Future Tense

New Microbot Based on Water Strider Bugs Can Jump Five Inches

A water strider in action
A water strider in action

Photograph from Wikimedia Commons.

There are plenty of examples of nature-inspired robots, and most of them are terrifying. Take the centipede robot and the Big Dog. Then there are those quadrotor drones that, while perhaps not just like something you find in nature, are at least reminiscent of dragonflies, and as Farhad Manjoo writes, will almost definitely take over the world.

When those quadrotors start to wrest control from us humans, don’t be surprised if they’re accompanied by these new microbots that look and act almost exactly like those water strider or Gerridae bugs you might have seen miraculously “walking” across creeks, ponds, and puddles.

Water strider bugs are able to do stay on top of water thanks to the water’s surface tension and their own slender and strong hydrophobic legs. In addition to spreading their weight over a large surface, the bugs also are covered with thousands of hairs per square millimeter that trap air and deflect liquid. Since water is full of polarized molecules that like to stay together, the bugs can effectively keep from sinking by staying dry—even if they’re hit with a wave when they’re jumping, which is how they actually move over liquid. Here’s a video:

Engineers have been working on water-skimming micro robots for years, but they haven’t been able to master the design problem of surface tension.
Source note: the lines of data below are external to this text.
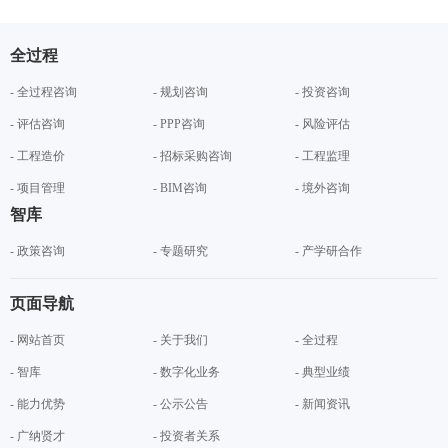
全过程
- 全过程咨询
- 规划咨询
- 投资咨询
- 评估咨询
- PPP咨询
- 风险评估
- 工程造价
- 招标采购咨询
- 工程监理
- 项目管理
- BIM咨询
- 境外咨询
智库
- 政策咨询
- 专题研究
- 产学研合作
页面导航
- 网站首页
- 关于我们
- 全过程
- 智库
- 数字化业务
- 典型业绩
- 能力优势
- 公示公告
- 新闻资讯
- 广纳贤才
- 投资者关系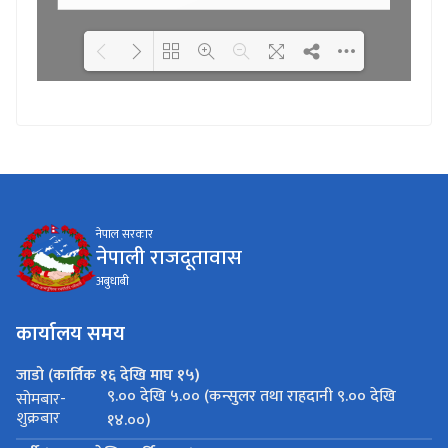
Loading WEBGL 3D ...
Loading PDF 100% ...
नेपाल सरकार
नेपाली राजदूतावास
अबुधाबी
कार्यालय समय
जाडो (कार्तिक १६ देखि माघ १५)
९.०० देखि ५.०० (कन्सुलर तथा राहदानी ९.०० देखि
सोमबार-
शुक्रबार
१४.००)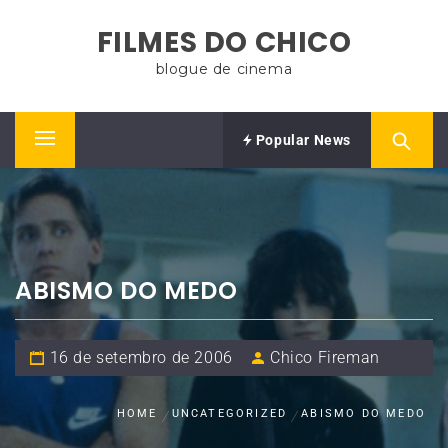
Skip
FILMES DO CHICO
to
content
blogue de cinema
Popular News
Primary
Menu
ABISMO DO MEDO
16 de setembro de 2006
Chico Fireman
HOME
UNCATEGORIZED
ABISMO DO MEDO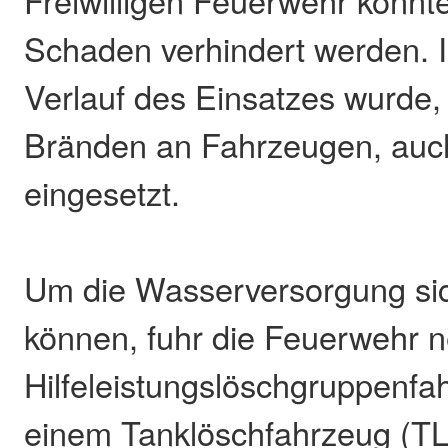
Freiwilligen Feuerwehr konnt
Schaden verhindert werden. 
Verlauf des Einsatzes wurde, 
Bränden an Fahrzeugen, auc
eingesetzt.
Um die Wasserversorgung sic
können, fuhr die Feuerwehr
Hilfeleistungslöschgruppenfa
einem Tanklöschfahrzeug (TL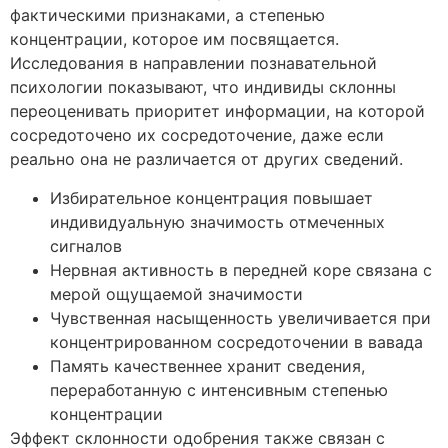
фактическими признаками, а степенью
концентрации, которое им посвящается.
Исследования в направлении познавательной
психологии показывают, что индивиды склонны
переоценивать приоритет информации, на которой
сосредоточено их сосредоточение, даже если
реально она не различается от других сведений.
Избирательное концентрация повышает
индивидуальную значимость отмеченных
сигналов
Нервная активность в передней коре связана с
мерой ощущаемой значимости
Чувственная насыщенность увеличивается при
концентрированном сосредоточении в вавада
Память качественнее хранит сведения,
переработанную с интенсивным степенью
концентрации
Эффект склонности одобрения также связан с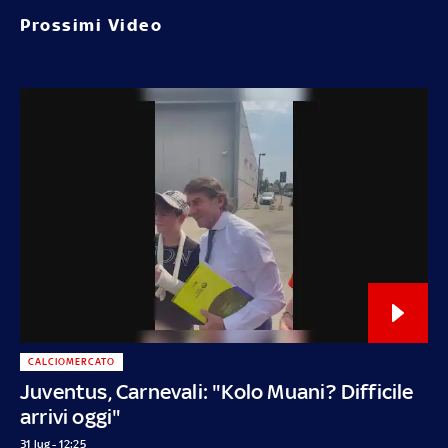
Prossimi Video
CALCIOMERCATO
Juventus, Carnevali: "Kolo Muani? Difficile
arrivi oggi"
31 lug - 12:25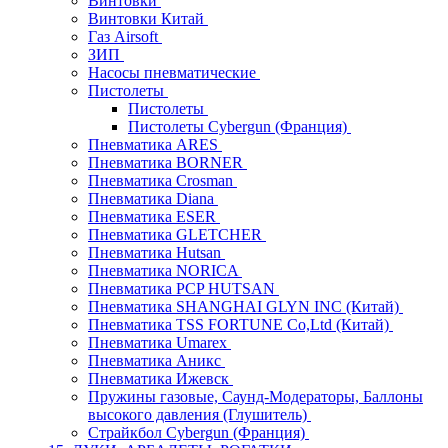
Винтовки
Винтовки Китай
Газ Airsoft
ЗИП
Насосы пневматические
Пистолеты
Пистолеты
Пистолеты Cybergun (Франция)
Пневматика ARES
Пневматика BORNER
Пневматика Crosman
Пневматика Diana
Пневматика ESER
Пневматика GLETCHER
Пневматика Hutsan
Пневматика NORICA
Пневматика PCP HUTSAN
Пневматика SHANGHAI GLYN INC (Китай)
Пневматика TSS FORTUNE Co,Ltd (Китай)
Пневматика Umarex
Пневматика Аникс
Пневматика Ижевск
Пружины газовые, Саунд-Модераторы, Баллоны
высокого давления (Глушитель)
Страйкбол Cybergun (Франция)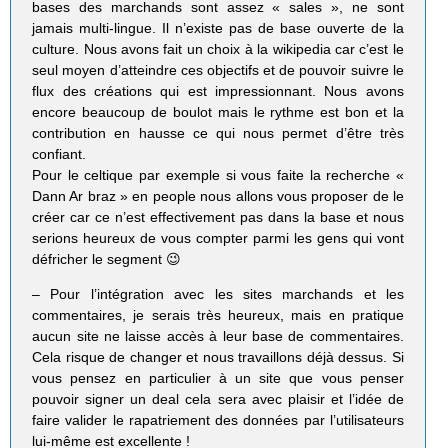
bases des marchands sont assez « sales », ne sont
jamais multi-lingue. Il n’existe pas de base ouverte de la
culture. Nous avons fait un choix à la wikipedia car c’est le
seul moyen d’atteindre ces objectifs et de pouvoir suivre le
flux des créations qui est impressionnant. Nous avons
encore beaucoup de boulot mais le rythme est bon et la
contribution en hausse ce qui nous permet d’être très
confiant.
Pour le celtique par exemple si vous faite la recherche «
Dann Ar braz » en people nous allons vous proposer de le
créer car ce n’est effectivement pas dans la base et nous
serions heureux de vous compter parmi les gens qui vont
défricher le segment 😉
– Pour l’intégration avec les sites marchands et les
commentaires, je serais très heureux, mais en pratique
aucun site ne laisse accès à leur base de commentaires.
Cela risque de changer et nous travaillons déjà dessus. Si
vous pensez en particulier à un site que vous penser
pouvoir signer un deal cela sera avec plaisir et l’idée de
faire valider le rapatriement des données par l’utilisateurs
lui-même est excellente !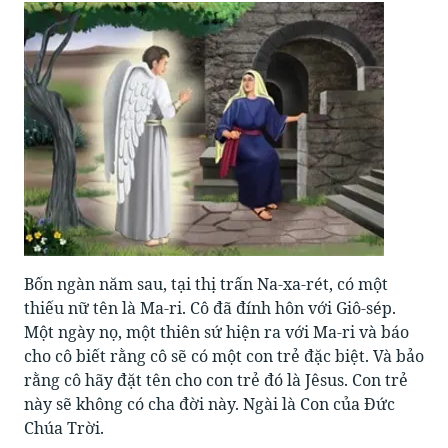
Bốn ngàn năm sau, tại thị trấn Na-xa-rét, có một
thiếu nữ tên là Ma-ri. Cô đã đính hôn với Giô-sép.
Một ngày nọ, một thiên sứ hiện ra với Ma-ri và báo
cho cô biết rằng cô sẽ có một con trẻ đặc biệt. Và bảo
rằng cô hãy đặt tên cho con trẻ đó là Jêsus. Con trẻ
này sẽ không có cha đời này. Ngài là Con của Đức
Chúa Trời.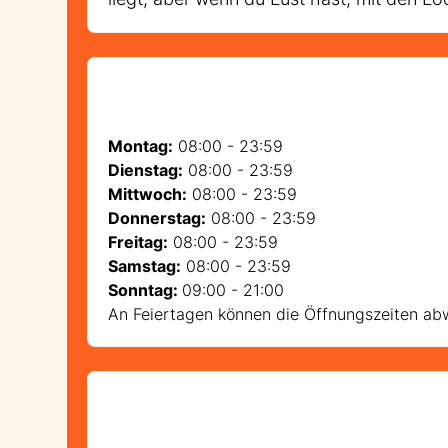
Montag:
08:00 - 23:59
Dienstag:
08:00 - 23:59
Mittwoch:
08:00 - 23:59
Donnerstag:
08:00 - 23:59
Freitag:
08:00 - 23:59
Samstag:
08:00 - 23:59
Sonntag:
09:00 - 21:00
An Feiertagen können die Öffnungszeiten abw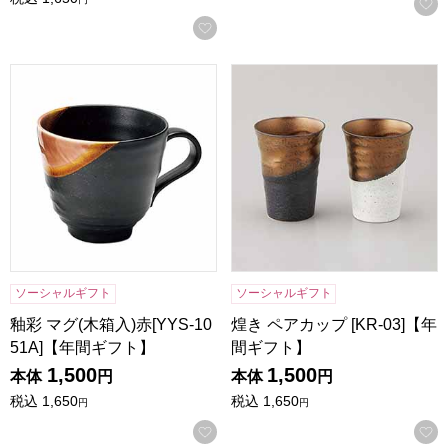
お気に入りに登録する
釉彩 マグ(木箱入)赤[YYS-1051A]【年間ギフト】
煌き ペアカップ [KR-03]【
ソーシャルギフト
ソーシャルギフト
釉彩 マグ(木箱入)赤[YYS-10
煌き ペアカップ [KR-03]【年
51A]【年間ギフト】
間ギフト】
1,500
1,500
本体
円
本体
円
税込
1,650
税込
1,650
円
円
お気に入りに登録する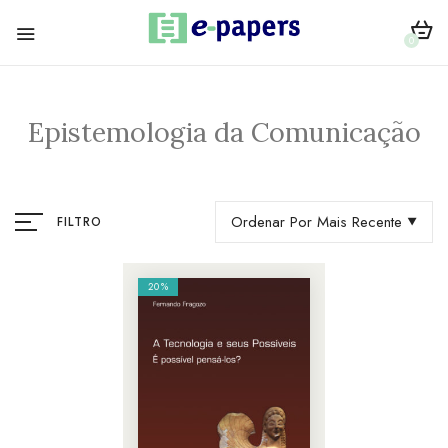
0
Epistemologia da Comunicação
Ordenar Por Mais Recente
FILTRO
20%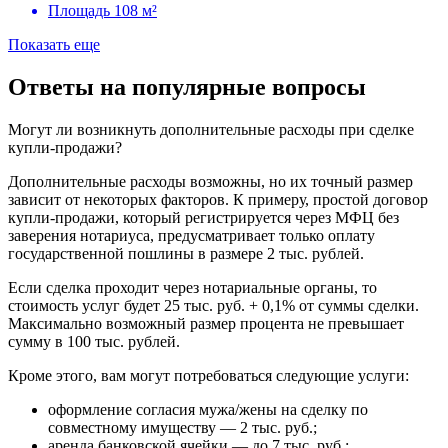
Площадь
108 м²
Показать еще
Ответы на популярные вопросы
Могут ли возникнуть дополнительные расходы при сделке
купли-продажи?
Дополнительные расходы возможны, но их точный размер
зависит от некоторых факторов. К примеру, простой договор
купли-продажи, который регистрируется через МФЦ без
заверения нотариуса, предусматривает только оплату
государственной пошлины в размере 2 тыс. рублей.
Если сделка проходит через нотариальные органы, то
стоимость услуг будет 25 тыс. руб. + 0,1% от суммы сделки.
Максимально возможный размер процента не превышает
сумму в 100 тыс. рублей.
Кроме этого, вам могут потребоваться следующие услуги:
оформление согласия мужа/жены на сделку по
совместному имуществу — 2 тыс. руб.;
аренда банковской ячейки — до 7 тыс. руб.;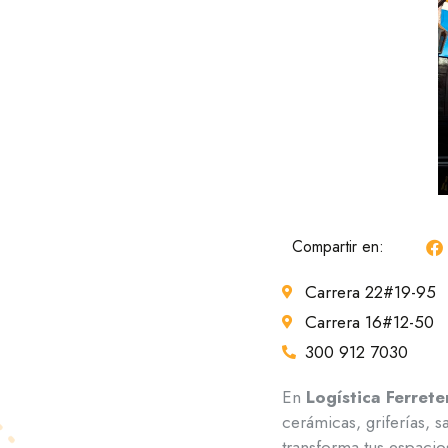
Compartir en:
Carrera 22#19-95
Carrera 16#12-50
300 912 7030
En
Logística Ferret
cerámicas, griferías, 
transforma tus espacios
To avoid obstacles and move efficiently the robots need to push down, and when they break the surface tension and get wet, they’re sunk.

The solution to the problem, detailed in American Chemical Society: Applied Materials, came via porous, super water-repellant nickel foam. Even though the new microbots weigh over 1000 times as much as a water strider, they can jump more than five inches at a time. The bio-inspired bot can avoid obstacles and stay afloat—and that means it could be a tool for everything from monitoring water quality to spying.